- PROBLEM STATEMENT
Leaving the pictures aside, return the listing exactly as it appears.

- DATA SEGMENT
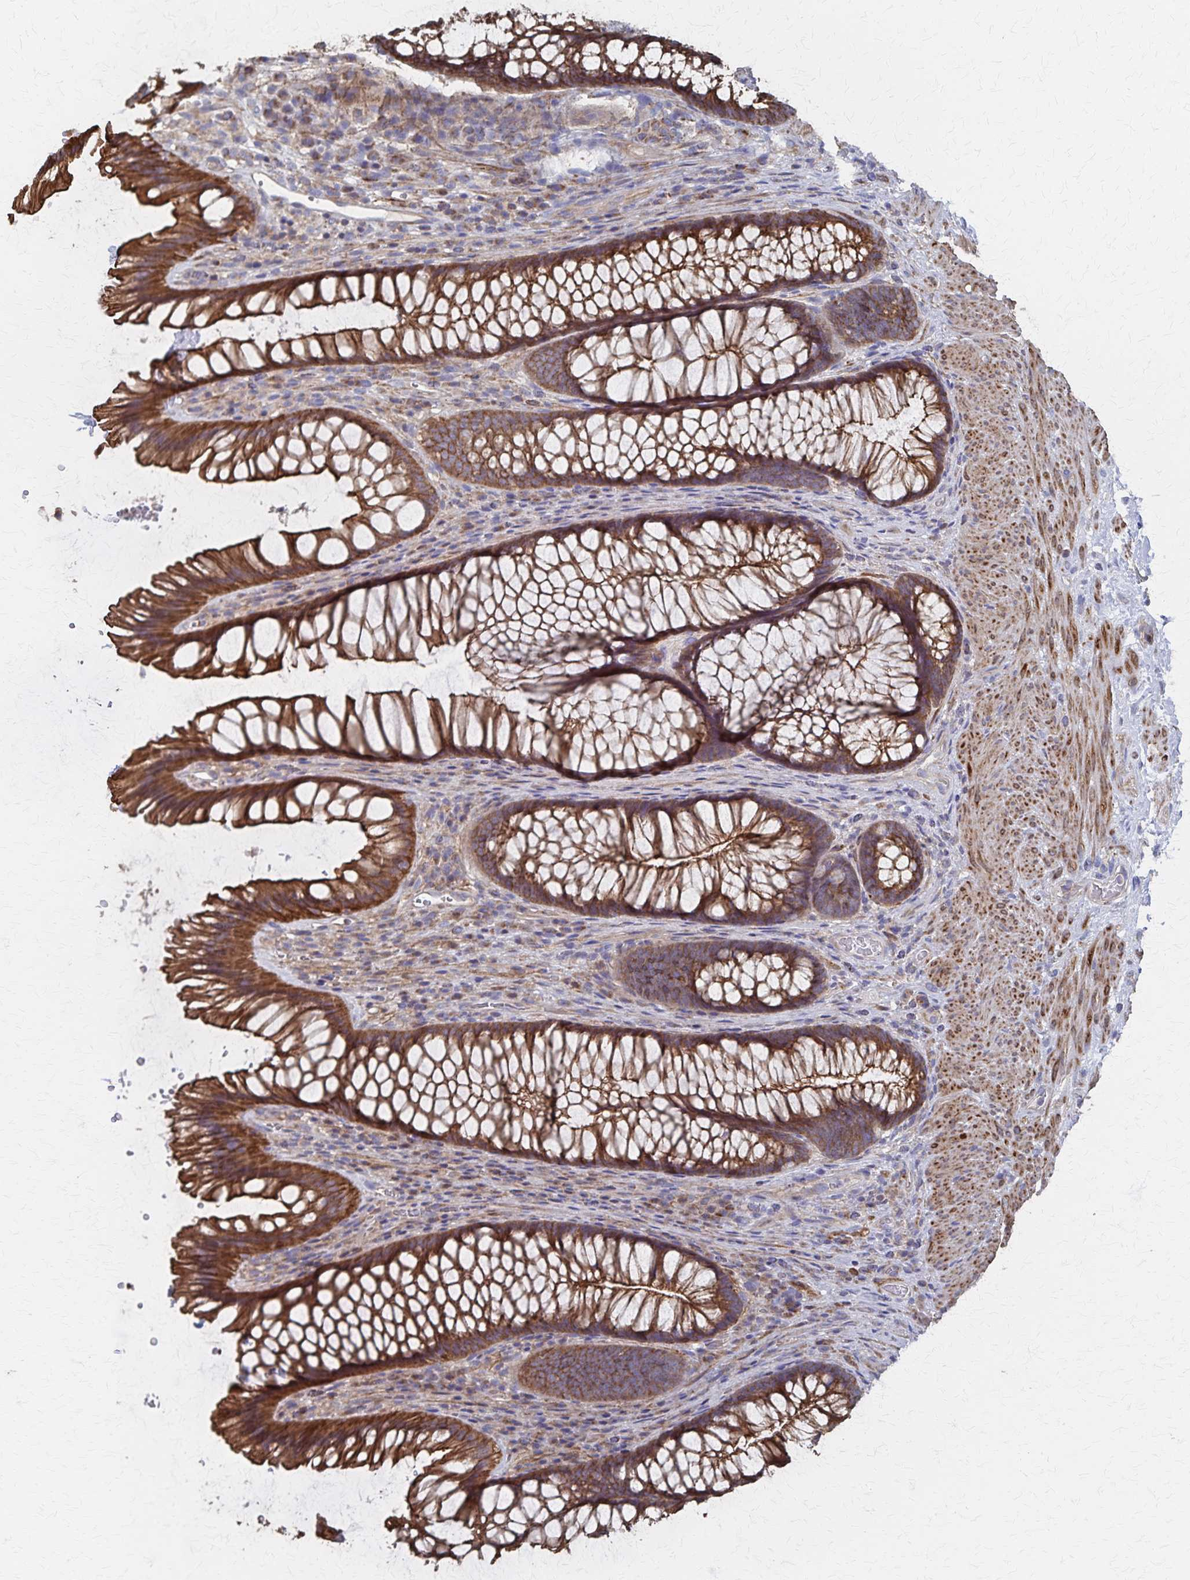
{"staining": {"intensity": "strong", "quantity": ">75%", "location": "cytoplasmic/membranous"}, "tissue": "rectum", "cell_type": "Glandular cells", "image_type": "normal", "snomed": [{"axis": "morphology", "description": "Normal tissue, NOS"}, {"axis": "topography", "description": "Rectum"}], "caption": "Benign rectum displays strong cytoplasmic/membranous staining in about >75% of glandular cells (DAB (3,3'-diaminobenzidine) IHC with brightfield microscopy, high magnification)..", "gene": "PGAP2", "patient": {"sex": "male", "age": 53}}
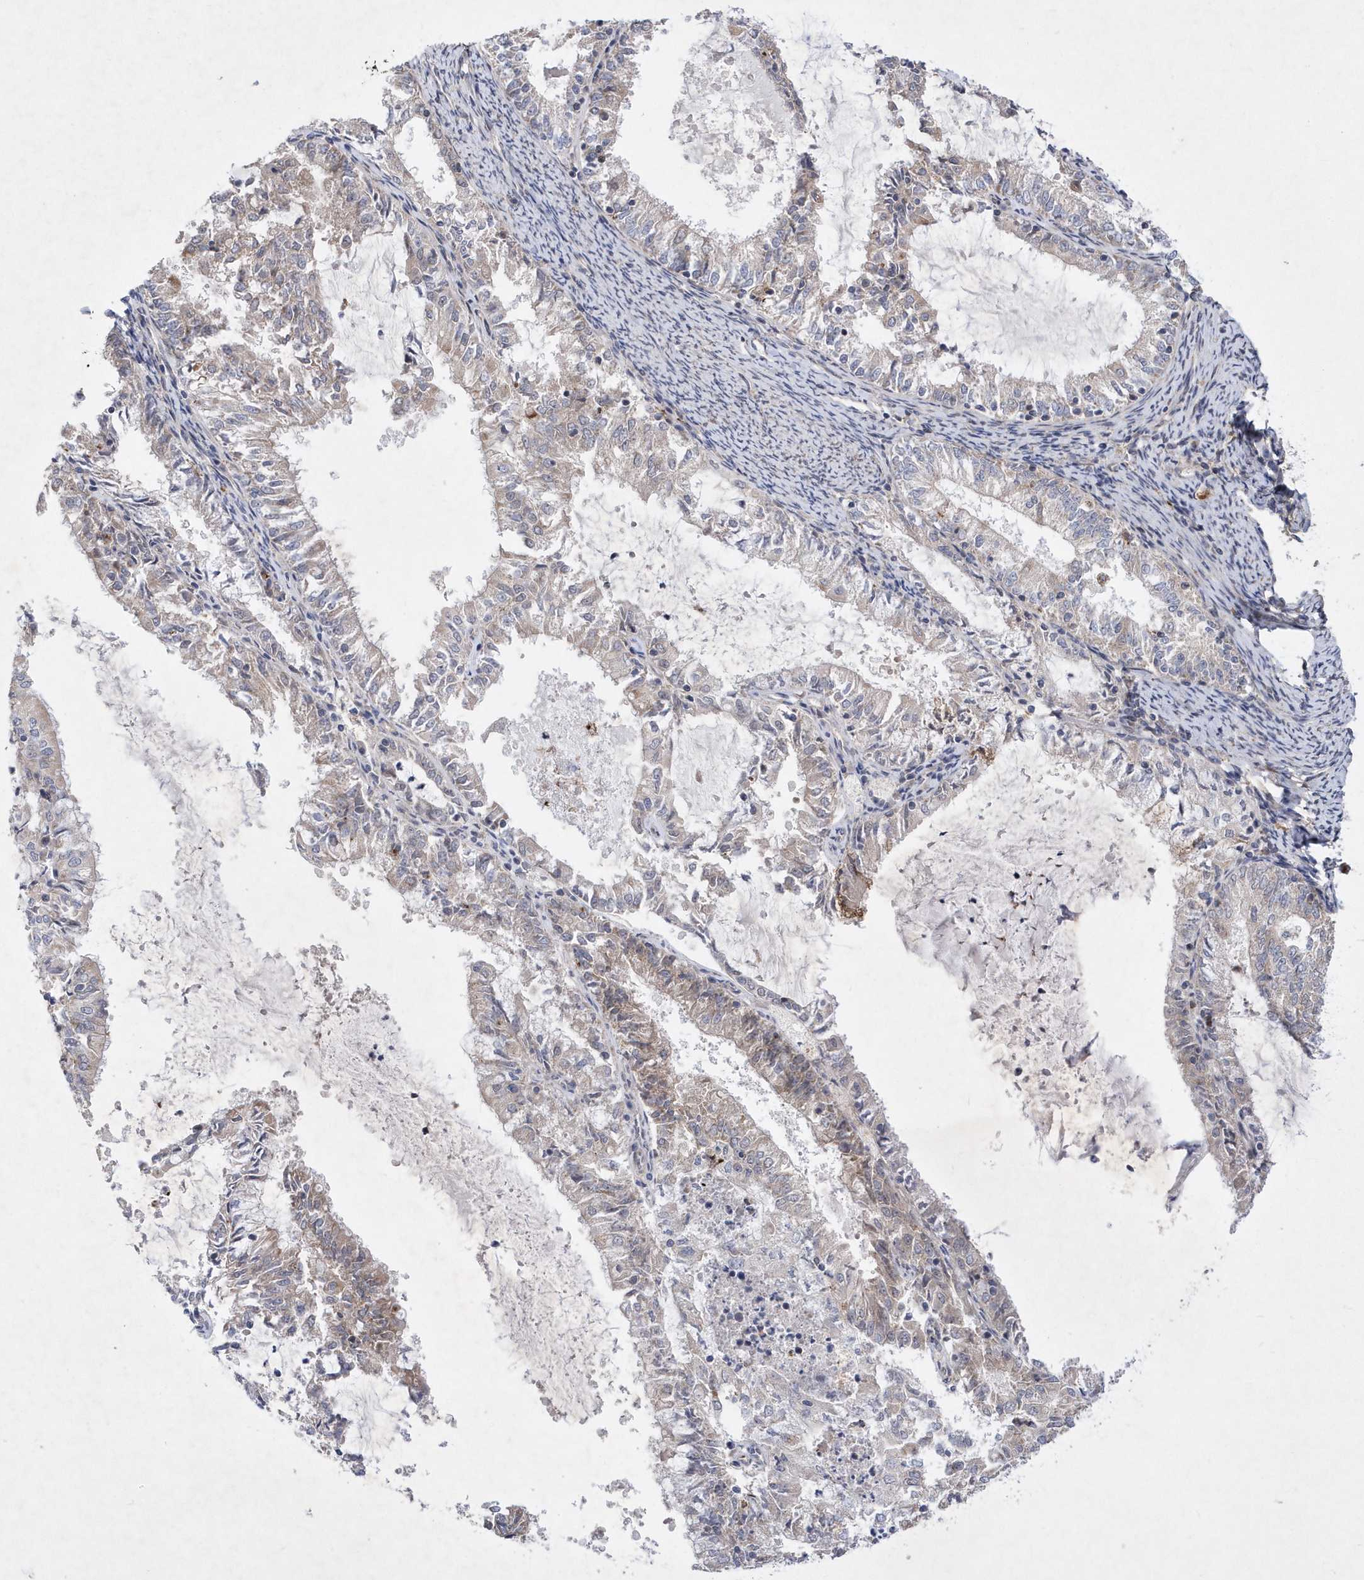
{"staining": {"intensity": "weak", "quantity": "<25%", "location": "cytoplasmic/membranous"}, "tissue": "endometrial cancer", "cell_type": "Tumor cells", "image_type": "cancer", "snomed": [{"axis": "morphology", "description": "Adenocarcinoma, NOS"}, {"axis": "topography", "description": "Endometrium"}], "caption": "Immunohistochemical staining of human endometrial cancer reveals no significant positivity in tumor cells.", "gene": "LONRF2", "patient": {"sex": "female", "age": 57}}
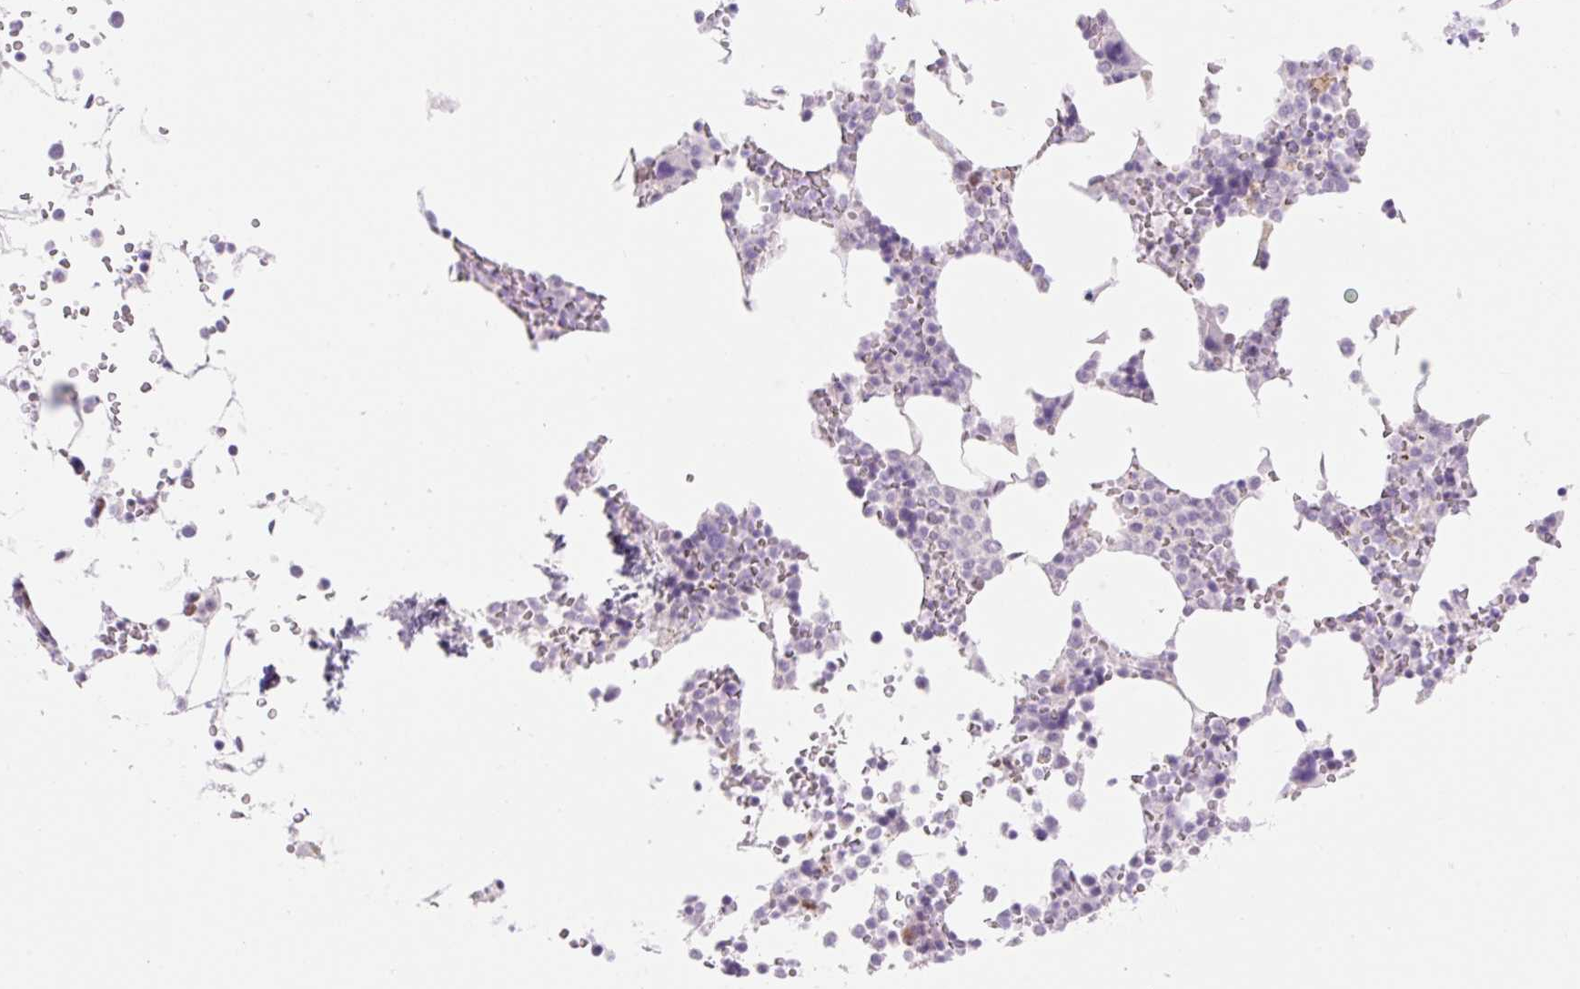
{"staining": {"intensity": "negative", "quantity": "none", "location": "none"}, "tissue": "bone marrow", "cell_type": "Hematopoietic cells", "image_type": "normal", "snomed": [{"axis": "morphology", "description": "Normal tissue, NOS"}, {"axis": "topography", "description": "Bone marrow"}], "caption": "A high-resolution image shows IHC staining of benign bone marrow, which demonstrates no significant expression in hematopoietic cells.", "gene": "H2BW1", "patient": {"sex": "male", "age": 64}}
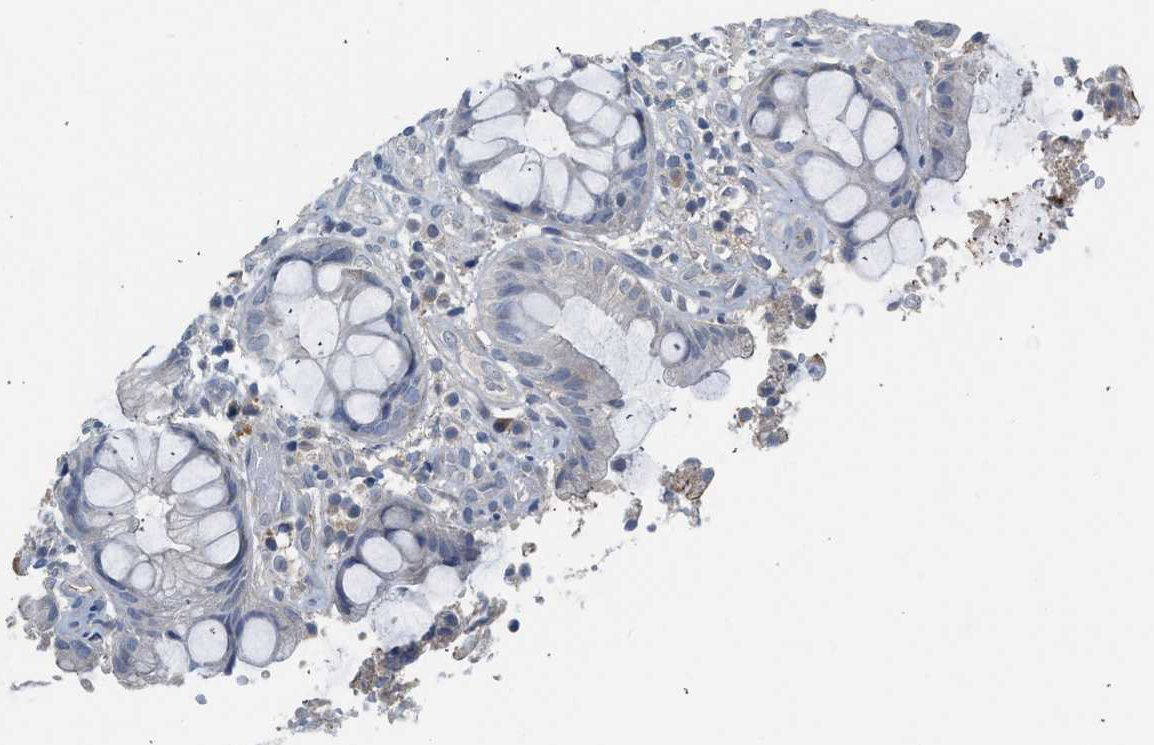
{"staining": {"intensity": "negative", "quantity": "none", "location": "none"}, "tissue": "colorectal cancer", "cell_type": "Tumor cells", "image_type": "cancer", "snomed": [{"axis": "morphology", "description": "Adenocarcinoma, NOS"}, {"axis": "topography", "description": "Colon"}], "caption": "An immunohistochemistry image of colorectal cancer is shown. There is no staining in tumor cells of colorectal cancer. (DAB immunohistochemistry visualized using brightfield microscopy, high magnification).", "gene": "CSF3R", "patient": {"sex": "female", "age": 57}}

- RESULT
{"staining": {"intensity": "strong", "quantity": ">75%", "location": "cytoplasmic/membranous"}, "tissue": "rectum", "cell_type": "Glandular cells", "image_type": "normal", "snomed": [{"axis": "morphology", "description": "Normal tissue, NOS"}, {"axis": "topography", "description": "Rectum"}], "caption": "Benign rectum displays strong cytoplasmic/membranous staining in about >75% of glandular cells (DAB (3,3'-diaminobenzidine) IHC with brightfield microscopy, high magnification)..", "gene": "PGAP2", "patient": {"sex": "male", "age": 53}}
{"staining": {"intensity": "weak", "quantity": "<25%", "location": "cytoplasmic/membranous"}, "tissue": "endometrial cancer", "cell_type": "Tumor cells", "image_type": "cancer", "snomed": [{"axis": "morphology", "description": "Adenocarcinoma, NOS"}, {"axis": "topography", "description": "Endometrium"}], "caption": "Immunohistochemical staining of human endometrial cancer reveals no significant positivity in tumor cells.", "gene": "LONRF2", "patient": {"sex": "female", "age": 57}}
{"staining": {"intensity": "negative", "quantity": "none", "location": "none"}, "tissue": "bone marrow", "cell_type": "Hematopoietic cells", "image_type": "normal", "snomed": [{"axis": "morphology", "description": "Normal tissue, NOS"}, {"axis": "topography", "description": "Bone marrow"}], "caption": "A high-resolution image shows IHC staining of benign bone marrow, which demonstrates no significant expression in hematopoietic cells.", "gene": "H2BW1", "patient": {"sex": "male", "age": 64}}
{"staining": {"intensity": "negative", "quantity": "none", "location": "none"}, "tissue": "colorectal cancer", "cell_type": "Tumor cells", "image_type": "cancer", "snomed": [{"axis": "morphology", "description": "Adenocarcinoma, NOS"}, {"axis": "topography", "description": "Colon"}], "caption": "An immunohistochemistry image of colorectal cancer is shown. There is no staining in tumor cells of colorectal cancer. (DAB immunohistochemistry visualized using brightfield microscopy, high magnification).", "gene": "CSF3R", "patient": {"sex": "female", "age": 57}}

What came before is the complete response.